§ **Instrucciones**
1. Según el texto sobre SANE Australia, ¿qué ofrece el centro de ayuda SANE?
2. Retoma el texto sobre SANE Australia a partir de su última oración y continúalo.

§ **Sección de texto**
++++++++++++++++++++

SANE Australia es una organización benéfica que promueve el bienestar de las personas que padecen enfermedades mentales a través de la educación, la investigación aplicada y la mejora de los servicios. El centro de ayuda SANE proporciona información y apoyo por vía telefónica u online para gestionar los problemas de salud mental. Los individuos afectados no son los únicos beneficiarios de estos servicios, también las personas de su entorno tienen a su disposición recursos que pueden consultar.

Algunas personas presentan signos de una enfermedad mental, pero no quieren pedir ayuda. Otras, a pesar de tener el diagnóstico, también rechazan seguir un tratamiento y recibir apoyo. Las razones son múltiples. El estigma que rodea a las enfermedades mentales es, en muchas ocasiones, el origen de estas actitudes. Otra de las causas puede ser la propia enfermedad. Los síntomas de una enfermedad psicótica como la esquizofrenia implican alucinaciones, paranoia y perturbación que pueden llevar a la persona afectada a desconfiar de los demás y creer que no padece ninguna enfermedad. Hay quienes, por el contrario, aceptan la enfermedad, pero no quieren tomar la medicación por sus efectos secundarios.

Independientemente de la razón, cuanto más tiempo pasa la persona sin recibir tratamiento, mayor es su sufrimiento y más difícil, su recuperación. Los amigos y la familia sufren las consecuencias de esta situación. Sin embargo, también pueden motivar a la persona afectada a cambiarla. SANE proporciona pautas para hablar con la persona y animarla a recibir tratamiento por voluntad propia.

++++++++++++++++++++

§ **Datos extraídos**
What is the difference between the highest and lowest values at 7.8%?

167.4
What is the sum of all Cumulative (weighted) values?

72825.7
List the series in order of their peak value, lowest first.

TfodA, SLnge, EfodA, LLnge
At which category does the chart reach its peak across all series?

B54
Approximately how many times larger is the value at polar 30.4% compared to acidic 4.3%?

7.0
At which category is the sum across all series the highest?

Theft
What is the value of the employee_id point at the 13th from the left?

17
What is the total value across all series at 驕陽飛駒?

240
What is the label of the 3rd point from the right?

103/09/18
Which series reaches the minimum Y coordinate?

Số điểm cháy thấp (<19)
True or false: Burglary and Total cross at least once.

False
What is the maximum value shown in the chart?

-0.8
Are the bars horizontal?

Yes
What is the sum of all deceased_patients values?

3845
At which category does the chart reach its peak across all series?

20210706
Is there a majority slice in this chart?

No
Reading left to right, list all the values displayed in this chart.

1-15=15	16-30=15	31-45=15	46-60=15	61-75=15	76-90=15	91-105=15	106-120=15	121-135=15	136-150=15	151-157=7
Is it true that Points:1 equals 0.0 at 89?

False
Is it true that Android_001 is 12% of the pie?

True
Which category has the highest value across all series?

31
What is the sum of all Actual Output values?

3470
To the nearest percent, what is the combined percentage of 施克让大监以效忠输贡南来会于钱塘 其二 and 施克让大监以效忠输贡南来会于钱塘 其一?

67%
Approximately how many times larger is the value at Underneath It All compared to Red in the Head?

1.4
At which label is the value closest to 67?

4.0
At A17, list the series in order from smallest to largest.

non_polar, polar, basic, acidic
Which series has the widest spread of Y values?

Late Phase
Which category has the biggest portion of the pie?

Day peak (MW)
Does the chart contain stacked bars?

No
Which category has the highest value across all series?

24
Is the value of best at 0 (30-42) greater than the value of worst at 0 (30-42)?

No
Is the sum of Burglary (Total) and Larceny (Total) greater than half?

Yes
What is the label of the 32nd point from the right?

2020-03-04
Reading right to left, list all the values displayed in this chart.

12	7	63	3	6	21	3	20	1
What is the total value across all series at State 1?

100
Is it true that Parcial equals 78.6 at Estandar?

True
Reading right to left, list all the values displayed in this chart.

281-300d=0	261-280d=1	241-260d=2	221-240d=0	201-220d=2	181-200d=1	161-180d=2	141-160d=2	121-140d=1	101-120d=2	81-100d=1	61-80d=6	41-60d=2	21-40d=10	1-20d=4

++++++++++++++++++++

§ **Resultados del ejercicio**
1. Ofrece información y apoyo por vía telefónica u online para gestionar los problemas de salud mental.

2.
En primer lugar, es fundamental elegir un momento y un lugar adecuados para mantener una conversación. Antes de hablar, es una buena idea planear aquello que se quiere decir, pero también estar preparado para ser flexible. Se puede empezar preguntando a la persona afectada si es un buen momento para hablar o si desea hacerlo más tarde. Un tono de voz tranquilo evitará exaltaciones. La conversación debe centrarse en la ayuda práctica partiendo de los cambios que ha experimentado la persona afectada. Es mejor hablar de síntomas que de trastorno, pues el estigma asociado a los trastornos mentales puede llevar a la persona afectada a rechazar cualquier tipo de ayuda. Ser paciente es importante, la conversación puede alargarse y la persona afectada necesitará un tiempo para procesar toda la información. Las soluciones no necesitan ser inmediatas, se trata de un proceso lento y difícil. Además de hablar, también es necesario escuchar. Dar espacio a la otra persona para expresarse permite entender mejor su postura. Se le puede ofrecer pedir cita por ella y, si lo desea, acompañarla. De esta manera, se sentirá más apoyada.

Puede ser que la persona continúe sin reconocer el problema y sin querer ver a un especialista en salud mental. En este caso, es necesario averiguar el porqué. Si se sabe cuál es el motivo de su preocupación, se puede trabajar conjuntamente para encontrar una solución.

El primer intento de hablar no siempre tiene éxito. Pero si se transmite a la otra persona la necesidad de buscar ayuda, es más probable que acuda a quien no le ha juzgado cuando decida ver a un especialista.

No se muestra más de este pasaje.